I sometimes hear it said that formats like OOXML, or ODF for that matter, are simply XML serializations of a particular application’s native data representation. This is said, seemingly, in an attempt to justify quirky or outright infelicitous representations. “We had no choice. Office 95 represents line widths in units of 1/5th of a barleycorn, so OOXML must as well”. This technological determinism indicates poor engineering judgment, laziness, or both.
An easy counter-example is HTML. Does HTML reflect the internals of NCSA Mosaic? Does it represent the internals of Netscape Navigator? Firefox? Opera? Safari? Are any faults in HTML properly justified by what a single browser does internally? Applications should follow standards, not the other way around.
The question we should be asking is not whether a standard is similar to an application’s internal representation. That in itself is not necessarily a fault. We need to go a step further, and ask if this encoding represents reasonable engineering decisions, not just for that one application, but for general use? Or in ISO terms, does it represent the “consolidated results of science, technology and experience”? If it is a good, reasonable engineering choice with general applicability, and the original application already found that solution, then this is a good thing. We should be encouraging standards to encode the best practices of industry.
Take colors for example. There are only so many ways one can represent colors in markup. You can have an RGB value encoded as triplets where red= (255,0,0). Or you can have a hexadecimal integer encoded as RRGGBB, where red=FF0000. You can do it W3C style, like CSS or XSL-FO with a hash mark in front, like #FF0000″. There are variations on this, adding an alpha channel, using a different color model, etc. These are all reasonable engineering choices, and no one would fault a standard for choosing any one of them, even if the choice happens to match what a particular application does. They are all reasonable choices.
The final arbiter is engineering judgment. Making a capricious choice, merely because a particular application made that same choice, in spite of contrary engineering judgment, this would be a bad thing.

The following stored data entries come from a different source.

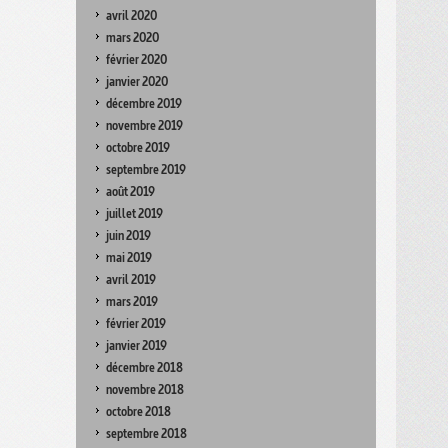
avril 2020
mars 2020
février 2020
janvier 2020
décembre 2019
novembre 2019
octobre 2019
septembre 2019
août 2019
juillet 2019
juin 2019
mai 2019
avril 2019
mars 2019
février 2019
janvier 2019
décembre 2018
novembre 2018
octobre 2018
septembre 2018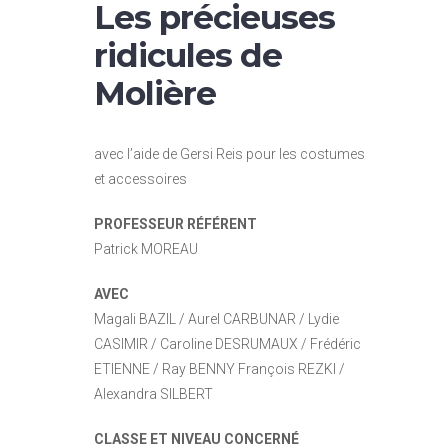
Les précieuses
ridicules de
Molière
avec l’aide de Gersi Reis pour les costumes
et accessoires
PROFESSEUR RÉFÉRENT
Patrick MOREAU
AVEC
Magali BAZIL / Aurel CARBUNAR / Lydie
CASIMIR / Caroline DESRUMAUX / Frédéric
ETIENNE / Ray BENNY François REZKI /
Alexandra SILBERT
CLASSE ET NIVEAU CONCERNÉ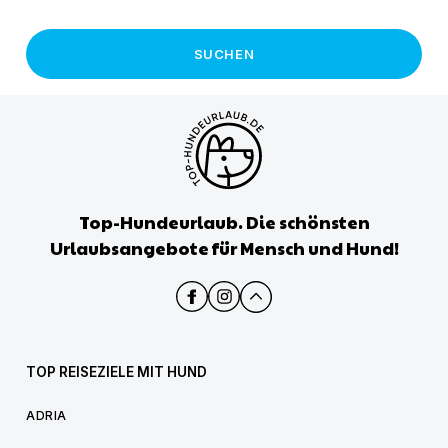
SUCHEN
Top-Hundeurlaub. Die schönsten
Urlaubsangebote für Mensch und Hund!
TOP REISEZIELE MIT HUND
ADRIA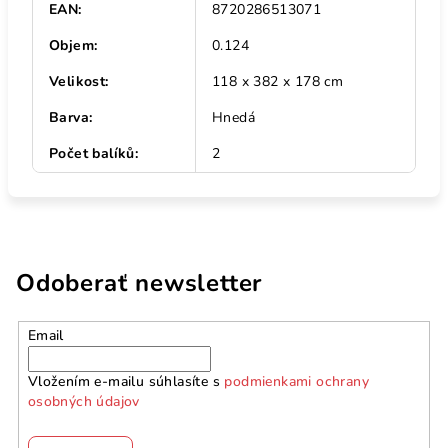
EAN
:
8720286513071
Objem
:
0.124
Velikost
:
118 x 382 x 178 cm
Barva
:
Hnedá
Počet balíků
:
2
Odoberať newsletter
Email
Vložením e-mailu súhlasíte s
podmienkami ochrany
osobných údajov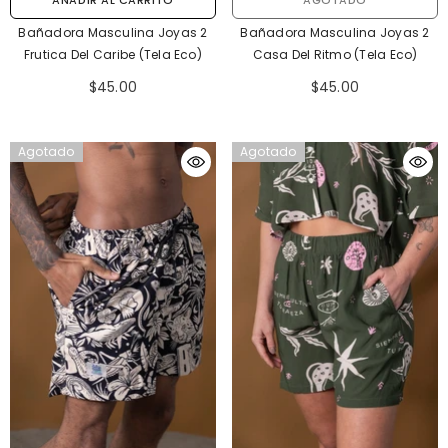
Bañadora Masculina Joyas 2
Bañadora Masculina Joyas 2
Frutica Del Caribe (Tela Eco)
Casa Del Ritmo (Tela Eco)
$45.00
$45.00
Agotado
Agotado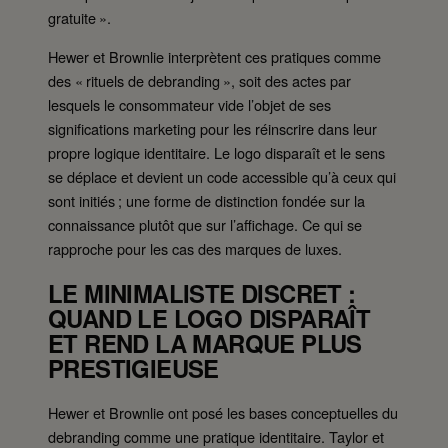
gratuite ».
Hewer et Brownlie interprètent ces pratiques comme
des « rituels de debranding », soit des actes par
lesquels le consommateur vide l’objet de ses
significations marketing pour les réinscrire dans leur
propre logique identitaire. Le logo disparaît et le sens
se déplace et devient un code accessible qu’à ceux qui
sont initiés ; une forme de distinction fondée sur la
connaissance plutôt que sur l’affichage. Ce qui se
rapproche pour les cas des marques de luxes.
LE MINIMALISTE DISCRET :
QUAND LE LOGO DISPARAÎT
ET REND LA MARQUE PLUS
PRESTIGIEUSE
Hewer et Brownlie ont posé les bases conceptuelles du
debranding comme une pratique identitaire. Taylor et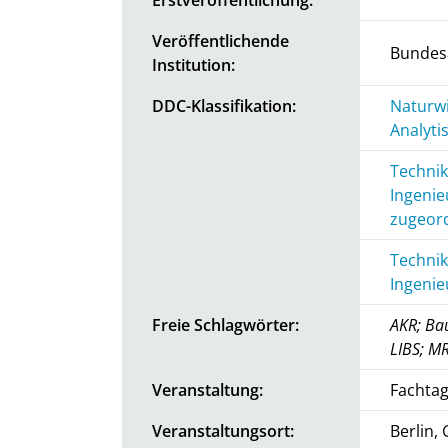
Veröffentlichende
Bundesa
Institution:
DDC-Klassifikation:
Naturwi
Analyti
Technik
Ingenie
zugeord
Technik
Ingenie
Freie Schlagwörter:
AKR; Ba
LIBS; M
Veranstaltung:
Fachta
Veranstaltungsort:
Berlin,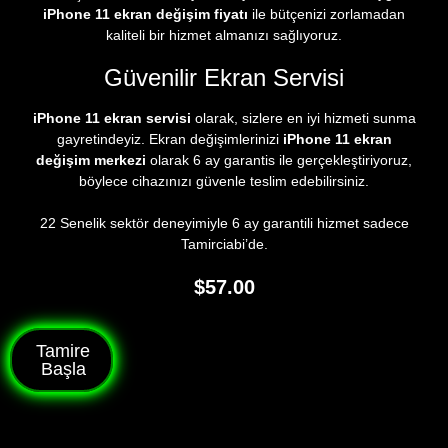
iPhone 11 ekran değişim fiyatı
ile bütçenizi zorlamadan
kaliteli bir hizmet almanızı sağlıyoruz.
Güvenilir Ekran Servisi
iPhone 11 ekran servisi
olarak, sizlere en iyi hizmeti sunma
gayretindeyiz. Ekran değişimlerinizi
iPhone 11 ekran
değişim merkezi
olarak 6 ay garantis ile gerçekleştiriyoruz,
böylece cihazınızı güvenle teslim edebilirsiniz.
22 Senelik sektör deneyimiyle 6 ay garantili hizmet sadece
Tamirciabi’de.
$
57.00
Tamire
Başla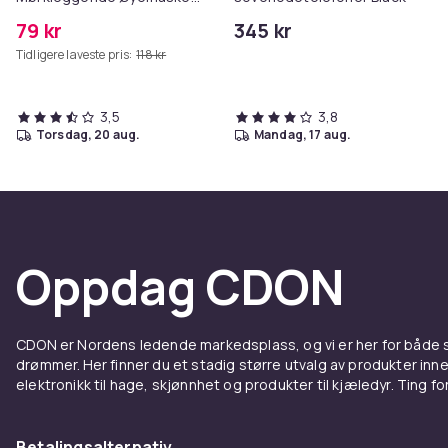
med Justerbar Stropp
79 kr
345 kr
Tidligere laveste pris:
118 kr
3,5
3,8
torsdag, 20 aug.
mandag, 17 aug.
Oppdag CDON
CDON er Nordens ledende markedsplass, og vi er her for både
drømmer. Her finner du et stadig større utvalg av produkter inne
elektronikk til hage, skjønnhet og produkter til kjæledyr. Ting for 
Betalingsalternativ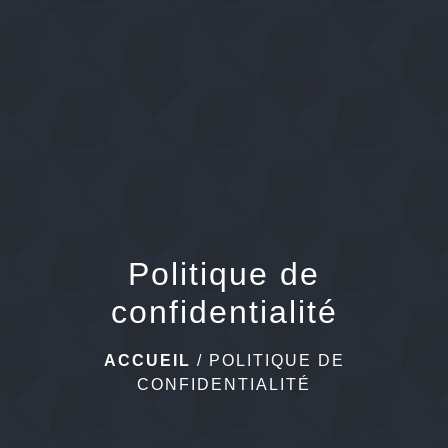
Politique de
confidentialité
ACCUEIL
/
POLITIQUE DE
CONFIDENTIALITÉ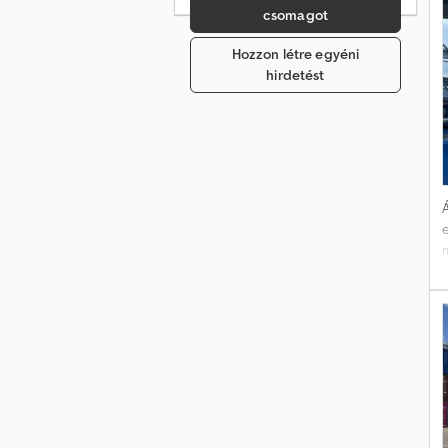
csomagot
Hozzon létre egyéni
hirdetést
Á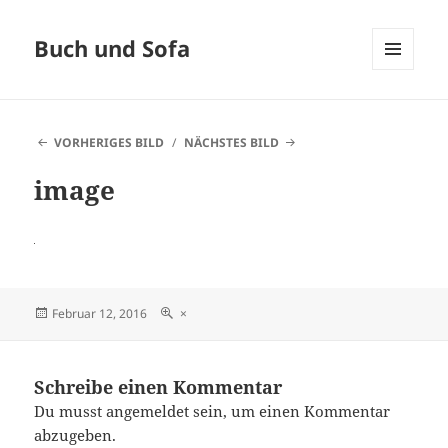
Buch und Sofa
MENÜ
UND
WIDGETS
VORHERIGES BILD
NÄCHSTES BILD
image
Veröffentlicht
Originalgröße
Februar 12, 2016
×
am
Schreibe einen Kommentar
Du musst
angemeldet
sein, um einen Kommentar
abzugeben.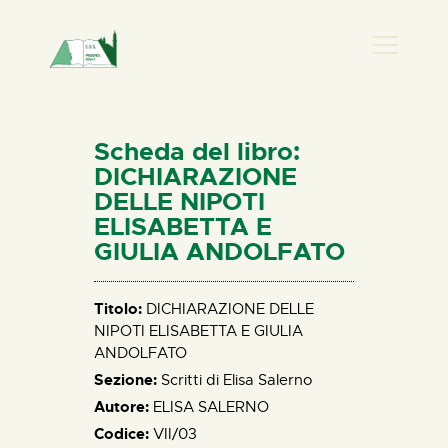
PRESENZA DONNA
HOME
Scheda del libro:
CHI SIAMO
DICHIARAZIONE
DELLE NIPOTI
NEWS
ELISABETTA E
PERCORSI
GIULIA ANDOLFATO
BIBLIOTECA
ELISA SALERNO
Titolo:
DICHIARAZIONE DELLE
CONTATTI
NIPOTI ELISABETTA E GIULIA
ANDOLFATO
Sezione:
Scritti di Elisa Salerno
Autore:
ELISA SALERNO
Codice:
VII/03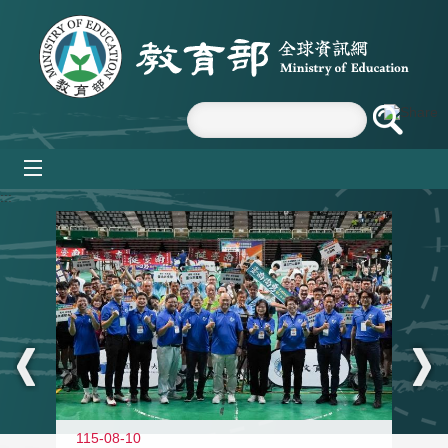
跳到主要內容區塊
mobile_menu
:::
115-08-10
11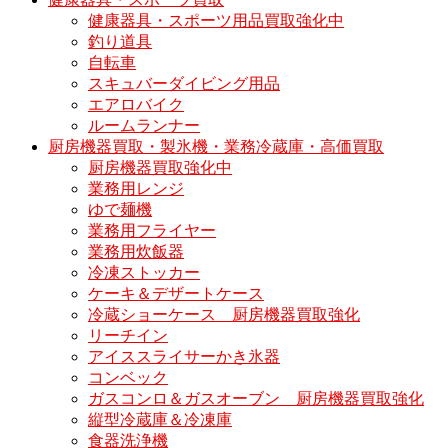
健康器具・スポーツ用品買取強化中
釣り道具
自転車
スキュバーダイビング用品
エアロバイク
ルームランナー
厨房機器買取・製氷機・業務冷蔵庫・高価買取
厨房機器買取強化中
業務用レンジ
ゆで麺機
業務用フライヤー
業務用炊飯器
冷凍ストッカー
ケーキ＆デザートケース
冷蔵ショーケース 厨房機器買取強化
リーチイン
アイススライサーかき氷器
コンベック
ガスコンロ＆ガスオーブン 厨房機器買取強化
縦型冷蔵庫＆冷凍庫
食器洗浄機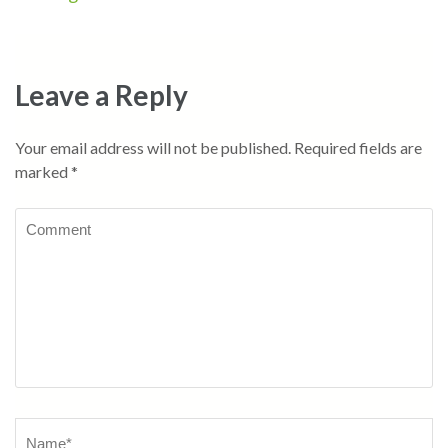
Leave a Reply
Your email address will not be published.
Required fields are
marked
*
Comment
Name
*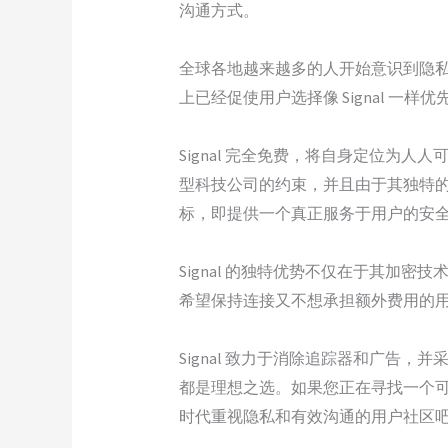
沟通方式。
全球各地越来越多的人开始意识到隐私在
上已经促使用户选择像 Signal 一
Signal 完全免费，将自身定位为人人可
型科技公司的约束，并且由于其独特的开
标，即提供一个真正服务于用户的安全
Signal 的独特优势不仅在于其加密
希望保持连接又不想承担额外费用的
Signal 致力于消除追踪器和广告
都是理想之选。如果您正在寻找一个可
时代重视隐私和有效沟通的用户社区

With this in mind, let’s take a look at how OOXML and ODF represent a staple of document formats: text color and alignment. I created six documents: word processor, spreadsheet and presentation graphics, in OOXML and ODF formats. In each case I entered one simple string “This is red text”. In each case I made the word “red” red, and right aligned the entire string. The following table shows the representation of this formatting instruction in OOXML and ODF, for each of the three application types:
Format | Text Color | Text Alignment |
---|---|---|
OOXML Text | <w:color w:val=”FF0000″/> | <w:jc w:val=”right”/> |
OOXML Sheet | <color rgb=”FFFF0000″/> | <alignment horizontal=”right”/> |
OOXML Presentation | <a:srgbClr val=”FF0000″/> | <a:pPr algn=”r”/> |
ODF Text | <style:text-properties fo:color=”#FF0000″/> | <style:paragraph-properties fo:text-align=”end” /> |
ODF Sheet | <style:text-properties fo:color=”#FF0000″/> | <style:paragraph-properties fo:text-align=”end”/> |
ODF Presentation | <style:text-properties fo:color=”#FF0000″/> | <style:paragraph-properties fo:text-align=”end”/> |
The results speak for themselves.
What is the engineering justification for this horror? I have no doubt that this accurately reflects the internals of Microsoft Office, and shows how these three applications have been developed by three different, isolated teams. But is this a suitable foundation for an International Standard? Does this represent a reasonable engineering judgment? ODF uses the W3C’s XSL-FO vocabulary for text styling, and uses this vocabulary consistently. OOXML’s representation, on the other hand, appear incompatible with any deliberate design methodology.
I fear that before we can tackle harmonization of ODF and OOXML, we will first need to harmonize OOXML with itself!